Data Start Marker

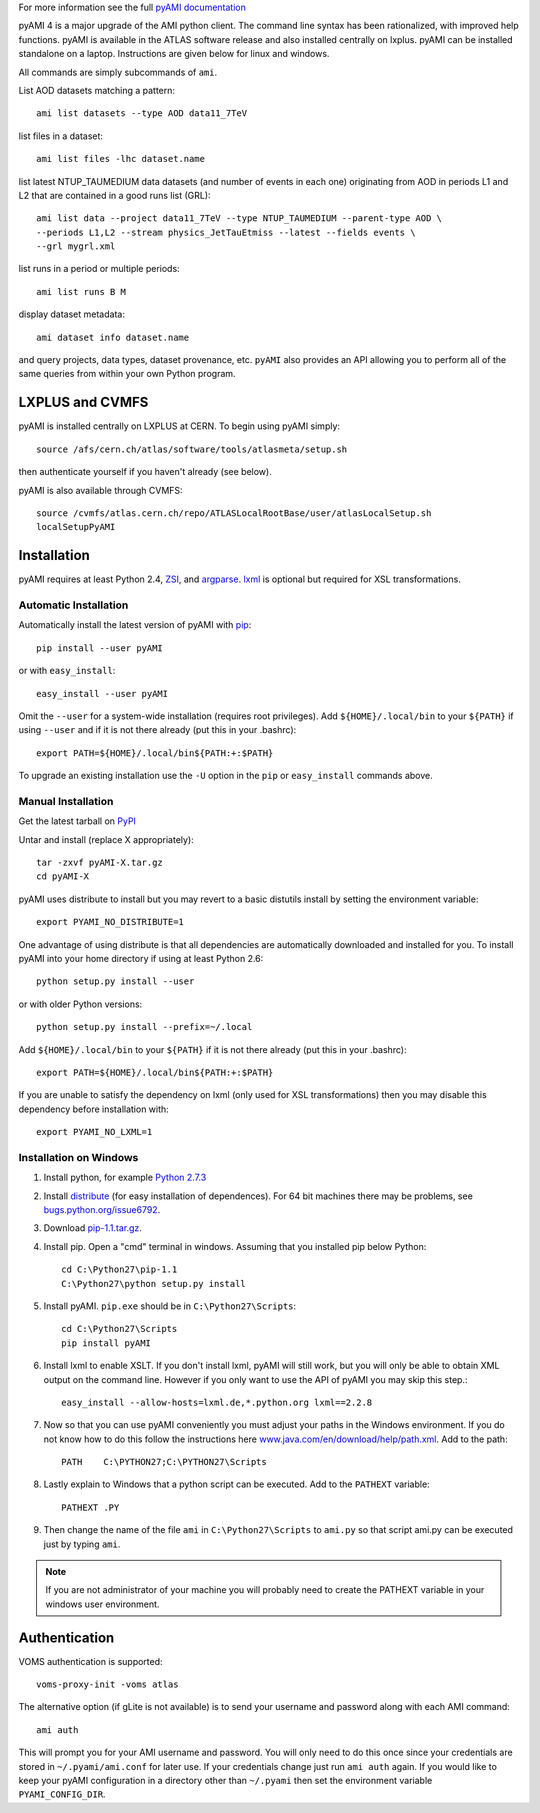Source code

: .. -*- mode: rst -*-

For more information see the full
`pyAMI documentation <https://atlas-ami.cern.ch/AMI/pyAMI/>`_

pyAMI 4 is a major upgrade of the AMI python client. The command line syntax
has been rationalized, with improved help functions. pyAMI is available in the
ATLAS software release and also installed centrally on lxplus.
pyAMI can be installed standalone on a laptop. Instructions are given below for
linux and windows.

All commands are simply subcommands of ``ami``.

List AOD datasets matching a pattern::

   ami list datasets --type AOD data11_7TeV

list files in a dataset::

   ami list files -lhc dataset.name
   
list latest NTUP_TAUMEDIUM data datasets (and number of events in each one)
originating from AOD in periods L1 and L2 that are contained in a good runs list
(GRL)::

   ami list data --project data11_7TeV --type NTUP_TAUMEDIUM --parent-type AOD \
   --periods L1,L2 --stream physics_JetTauEtmiss --latest --fields events \
   --grl mygrl.xml
   
list runs in a period or multiple periods::

   ami list runs B M

display dataset metadata::

   ami dataset info dataset.name

and query projects, data types, dataset provenance, etc.
``pyAMI`` also provides an API allowing you to perform all of the same queries
from within your own Python program.


LXPLUS and CVMFS
================

pyAMI is installed centrally on LXPLUS at CERN. To begin using pyAMI simply::

    source /afs/cern.ch/atlas/software/tools/atlasmeta/setup.sh

then authenticate yourself if you haven't already (see below).


pyAMI is also available through CVMFS::

   source /cvmfs/atlas.cern.ch/repo/ATLASLocalRootBase/user/atlasLocalSetup.sh
   localSetupPyAMI


Installation
============

pyAMI requires at least Python 2.4, `ZSI <http://pypi.python.org/pypi/ZSI/>`_,
and `argparse <http://pypi.python.org/pypi/argparse>`_.
`lxml <http://lxml.de/>`_ is optional but required for XSL transformations.


Automatic Installation
----------------------

Automatically install the latest version of pyAMI with
`pip <http://pypi.python.org/pypi/pip>`_::

    pip install --user pyAMI

or with ``easy_install``::

    easy_install --user pyAMI

Omit the ``--user`` for a system-wide installation (requires root privileges).
Add ``${HOME}/.local/bin`` to your ``${PATH}`` if using ``--user`` and if
it is not there already (put this in your .bashrc)::

   export PATH=${HOME}/.local/bin${PATH:+:$PATH}

To upgrade an existing installation use the ``-U`` option in the ``pip``
or ``easy_install`` commands above.


Manual Installation
-------------------

Get the latest tarball on `PyPI <http://pypi.python.org/pypi/pyAMI/>`_

Untar and install (replace X appropriately)::

   tar -zxvf pyAMI-X.tar.gz
   cd pyAMI-X

pyAMI uses distribute to install but you may revert to a basic
distutils install by setting the environment variable::

   export PYAMI_NO_DISTRIBUTE=1

One advantage of using distribute is that all dependencies are automatically
downloaded and installed for you. To install pyAMI into your home directory
if using at least Python 2.6::

   python setup.py install --user

or with older Python versions::

   python setup.py install --prefix=~/.local

Add ``${HOME}/.local/bin`` to your ``${PATH}`` if it is not there
already (put this in your .bashrc)::

   export PATH=${HOME}/.local/bin${PATH:+:$PATH}

If you are unable to satisfy the dependency on lxml (only used for XSL
transformations) then you may disable this dependency before installation with::

   export PYAMI_NO_LXML=1


Installation on Windows
-----------------------

1. Install python, for example
   `Python 2.7.3 <http://www.python.org/getit/releases/2.7.3/>`_

2. Install `distribute <http://python-distribute.org/distribute_setup.py>`__
   (for easy installation of dependences). For 64 bit machines there may be problems,
   see `bugs.python.org/issue6792 <http://bugs.python.org/issue6792>`__.

3. Download `pip-1.1.tar.gz <http://pypi.python.org/packages/source/p/pip/pip-1.1.tar.gz>`__.

4. Install pip. Open a "cmd" terminal in windows. Assuming that you installed pip
   below Python::

      cd C:\Python27\pip-1.1
      C:\Python27\python setup.py install

5. Install pyAMI. ``pip.exe`` should be in ``C:\Python27\Scripts``::
   
      cd C:\Python27\Scripts
      pip install pyAMI

6. Install lxml to enable XSLT. If you don't install lxml, pyAMI will still work,
   but you will only be able to obtain XML output on the command line.
   However if you only want to use the API of pyAMI you may skip this step.::

      easy_install --allow-hosts=lxml.de,*.python.org lxml==2.2.8

7. Now so that you can use pyAMI conveniently you must adjust your paths in the
   Windows environment. If you do not know how to do this follow the instructions
   here `www.java.com/en/download/help/path.xml <http://www.java.com/en/download/help/path.xml>`__.
   Add to the path::

      PATH    C:\PYTHON27;C:\PYTHON27\Scripts

8. Lastly explain to Windows that a python script can be executed.
   Add to the ``PATHEXT`` variable::
   
      PATHEXT .PY

9. Then change the name of the file ``ami``  in ``C:\Python27\Scripts`` to ``ami.py``
   so that script ami.py can be executed just by typing ``ami``.

.. note:: If you are not administrator of your machine you will probably need to
   create the PATHEXT variable in your windows user environment.


Authentication
==============

VOMS authentication is supported::

   voms-proxy-init -voms atlas

The alternative option (if gLite is not available)
is to send your username and password along with each AMI command::

   ami auth

This will prompt you for your AMI username and password.
You will only need to do this once since your credentials are stored in
``~/.pyami/ami.conf`` for later use. If your credentials change just
run ``ami auth`` again. If you would like to keep your pyAMI configuration
in a directory other than ``~/.pyami`` then set the environment
variable ``PYAMI_CONFIG_DIR``.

Data End Marker

#### Exercise prompt:
Copy out each record shown above without alteration, skipping any picture.

#### Written answer:
Source code

: .. -*- mode: rst -*-

For more information see the full
`pyAMI documentation <https://atlas-ami.cern.ch/AMI/pyAMI/>`_

pyAMI 4 is a major upgrade of the AMI python client. The command line syntax
has been rationalized, with improved help functions. pyAMI is available in the
ATLAS software release and also installed centrally on lxplus.
pyAMI can be installed standalone on a laptop. Instructions are given below for
linux and windows.

All commands are simply subcommands of ``ami``.

List AOD datasets matching a pattern::

   ami list datasets --type AOD data11_7TeV

list files in a dataset::

   ami list files -lhc dataset.name
   
list latest NTUP_TAUMEDIUM data datasets (and number of events in each one)
originating from AOD in periods L1 and L2 that are contained in a good runs list
(GRL)::

   ami list data --project data11_7TeV --type NTUP_TAUMEDIUM --parent-type AOD \
   --periods L1,L2 --stream physics_JetTauEtmiss --latest --fields events \
   --grl mygrl.xml
   
list runs in a period or multiple periods::

   ami list runs B M

display dataset metadata::

   ami dataset info dataset.name

and query projects, data types, dataset provenance, etc.
``pyAMI`` also provides an API allowing you to perform all of the same queries
from within your own Python program.


LXPLUS and CVMFS
================

pyAMI is installed centrally on LXPLUS at CERN. To begin using pyAMI simply::

    source /afs/cern.ch/atlas/software/tools/atlasmeta/setup.sh

then authenticate yourself if you haven't already (see below).


pyAMI is also available through CVMFS::

   source /cvmfs/atlas.cern.ch/repo/ATLASLocalRootBase/user/atlasLocalSetup.sh
   localSetupPyAMI


Installation
============

pyAMI requires at least Python 2.4, `ZSI <http://pypi.python.org/pypi/ZSI/>`_,
and `argparse <http://pypi.python.org/pypi/argparse>`_.
`lxml <http://lxml.de/>`_ is optional but required for XSL transformations.


Automatic Installation
----------------------

Automatically install the latest version of pyAMI with
`pip <http://pypi.python.org/pypi/pip>`_::

    pip install --user pyAMI

or with ``easy_install``::

    easy_install --user pyAMI

Omit the ``--user`` for a system-wide installation (requires root privileges).
Add ``${HOME}/.local/bin`` to your ``${PATH}`` if using ``--user`` and if
it is not there already (put this in your .bashrc)::

   export PATH=${HOME}/.local/bin${PATH:+:$PATH}

To upgrade an existing installation use the ``-U`` option in the ``pip``
or ``easy_install`` commands above.


Manual Installation
-------------------

Get the latest tarball on `PyPI <http://pypi.python.org/pypi/pyAMI/>`_

Untar and install (replace X appropriately)::

   tar -zxvf pyAMI-X.tar.gz
   cd pyAMI-X

pyAMI uses distribute to install but you may revert to a basic
distutils install by setting the environment variable::

   export PYAMI_NO_DISTRIBUTE=1

One advantage of using distribute is that all dependencies are automatically
downloaded and installed for you. To install pyAMI into your home directory
if using at least Python 2.6::

   python setup.py install --user

or with older Python versions::

   python setup.py install --prefix=~/.local

Add ``${HOME}/.local/bin`` to your ``${PATH}`` if it is not there
already (put this in your .bashrc)::

   export PATH=${HOME}/.local/bin${PATH:+:$PATH}

If you are unable to satisfy the dependency on lxml (only used for XSL
transformations) then you may disable this dependency before installation with::

   export PYAMI_NO_LXML=1


Installation on Windows
-----------------------

1. Install python, for example
   `Python 2.7.3 <http://www.python.org/getit/releases/2.7.3/>`_

2. Install `distribute <http://python-distribute.org/distribute_setup.py>`__
   (for easy installation of dependences). For 64 bit machines there may be problems,
   see `bugs.python.org/issue6792 <http://bugs.python.org/issue6792>`__.

3. Download `pip-1.1.tar.gz <http://pypi.python.org/packages/source/p/pip/pip-1.1.tar.gz>`__.

4. Install pip. Open a "cmd" terminal in windows. Assuming that you installed pip
   below Python::

      cd C:\Python27\pip-1.1
      C:\Python27\python setup.py install

5. Install pyAMI. ``pip.exe`` should be in ``C:\Python27\Scripts``::
   
      cd C:\Python27\Scripts
      pip install pyAMI

6. Install lxml to enable XSLT. If you don't install lxml, pyAMI will still work,
   but you will only be able to obtain XML output on the command line.
   However if you only want to use the API of pyAMI you may skip this step.::

      easy_install --allow-hosts=lxml.de,*.python.org lxml==2.2.8

7. Now so that you can use pyAMI conveniently you must adjust your paths in the
   Windows environment. If you do not know how to do this follow the instructions
   here `www.java.com/en/download/help/path.xml <http://www.java.com/en/download/help/path.xml>`__.
   Add to the path::

      PATH    C:\PYTHON27;C:\PYTHON27\Scripts

8. Lastly explain to Windows that a python script can be executed.
   Add to the ``PATHEXT`` variable::
   
      PATHEXT .PY

9. Then change the name of the file ``ami``  in ``C:\Python27\Scripts`` to ``ami.py``
   so that script ami.py can be executed just by typing ``ami``.

.. note:: If you are not administrator of your machine you will probably need to
   create the PATHEXT variable in your windows user environment.


Authentication
==============

VOMS authentication is supported::

   voms-proxy-init -voms atlas

The alternative option (if gLite is not available)
is to send your username and password along with each AMI command::

   ami auth

This will prompt you for your AMI username and password.
You will only need to do this once since your credentials are stored in
``~/.pyami/ami.conf`` for later use. If your credentials change just
run ``ami auth`` again. If you would like to keep your pyAMI configuration
in a directory other than ``~/.pyami`` then set the environment
variable ``PYAMI_CONFIG_DIR``.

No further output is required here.